* [Requirement]:
Print the lines that run from the line with "left hip: (394, 371, 0)" to the line with "left elbow: (633, 259, -8)", keeping both end lines, exactly as they appear in the entries below, and nothing else.

Bounding boxes with keypoints:

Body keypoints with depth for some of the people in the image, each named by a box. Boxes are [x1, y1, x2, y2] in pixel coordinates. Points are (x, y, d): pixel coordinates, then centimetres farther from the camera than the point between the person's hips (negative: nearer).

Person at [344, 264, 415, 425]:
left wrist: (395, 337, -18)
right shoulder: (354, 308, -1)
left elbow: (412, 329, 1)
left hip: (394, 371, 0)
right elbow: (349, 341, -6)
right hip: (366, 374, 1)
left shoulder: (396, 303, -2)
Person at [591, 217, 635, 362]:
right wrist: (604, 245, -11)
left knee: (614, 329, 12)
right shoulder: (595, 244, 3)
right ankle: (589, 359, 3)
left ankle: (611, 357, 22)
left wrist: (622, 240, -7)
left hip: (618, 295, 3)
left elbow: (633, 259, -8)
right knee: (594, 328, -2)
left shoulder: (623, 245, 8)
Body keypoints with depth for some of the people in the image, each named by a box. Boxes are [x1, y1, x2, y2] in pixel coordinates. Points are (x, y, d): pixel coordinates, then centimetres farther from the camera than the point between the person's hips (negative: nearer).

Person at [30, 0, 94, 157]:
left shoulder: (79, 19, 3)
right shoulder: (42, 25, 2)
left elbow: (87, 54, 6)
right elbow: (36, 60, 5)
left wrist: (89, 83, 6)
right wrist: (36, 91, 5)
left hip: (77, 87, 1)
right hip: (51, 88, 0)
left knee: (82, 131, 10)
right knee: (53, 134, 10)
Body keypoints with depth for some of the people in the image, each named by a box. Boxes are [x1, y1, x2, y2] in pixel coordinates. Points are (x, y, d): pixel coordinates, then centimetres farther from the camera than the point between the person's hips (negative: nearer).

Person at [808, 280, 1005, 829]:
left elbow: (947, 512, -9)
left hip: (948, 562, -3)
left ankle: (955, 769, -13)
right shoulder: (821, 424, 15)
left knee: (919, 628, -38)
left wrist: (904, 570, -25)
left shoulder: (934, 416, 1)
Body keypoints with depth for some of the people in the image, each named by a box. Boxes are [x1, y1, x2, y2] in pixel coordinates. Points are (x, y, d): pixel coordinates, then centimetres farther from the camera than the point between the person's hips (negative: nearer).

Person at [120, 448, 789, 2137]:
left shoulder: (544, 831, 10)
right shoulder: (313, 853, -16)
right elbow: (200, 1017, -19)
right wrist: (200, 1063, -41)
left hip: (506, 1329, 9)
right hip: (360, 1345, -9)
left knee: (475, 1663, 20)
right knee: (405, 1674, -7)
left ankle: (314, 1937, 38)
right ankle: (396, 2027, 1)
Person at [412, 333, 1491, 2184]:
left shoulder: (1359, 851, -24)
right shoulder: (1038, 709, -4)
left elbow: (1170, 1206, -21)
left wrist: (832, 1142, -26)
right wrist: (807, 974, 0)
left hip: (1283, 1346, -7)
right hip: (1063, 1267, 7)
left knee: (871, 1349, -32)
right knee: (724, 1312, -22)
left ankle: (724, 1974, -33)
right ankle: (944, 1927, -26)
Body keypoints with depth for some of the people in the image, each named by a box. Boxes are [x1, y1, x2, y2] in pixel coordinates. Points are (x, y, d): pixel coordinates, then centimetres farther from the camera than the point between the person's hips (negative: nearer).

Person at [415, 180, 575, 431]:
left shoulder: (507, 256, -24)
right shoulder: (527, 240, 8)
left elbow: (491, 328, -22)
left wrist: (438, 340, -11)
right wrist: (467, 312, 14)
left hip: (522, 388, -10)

* [Task solution]:
left hip: (394, 371, 0)
right elbow: (349, 341, -6)
right hip: (366, 374, 1)
left shoulder: (396, 303, -2)
Person at [591, 217, 635, 362]:
right wrist: (604, 245, -11)
left knee: (614, 329, 12)
right shoulder: (595, 244, 3)
right ankle: (589, 359, 3)
left ankle: (611, 357, 22)
left wrist: (622, 240, -7)
left hip: (618, 295, 3)
left elbow: (633, 259, -8)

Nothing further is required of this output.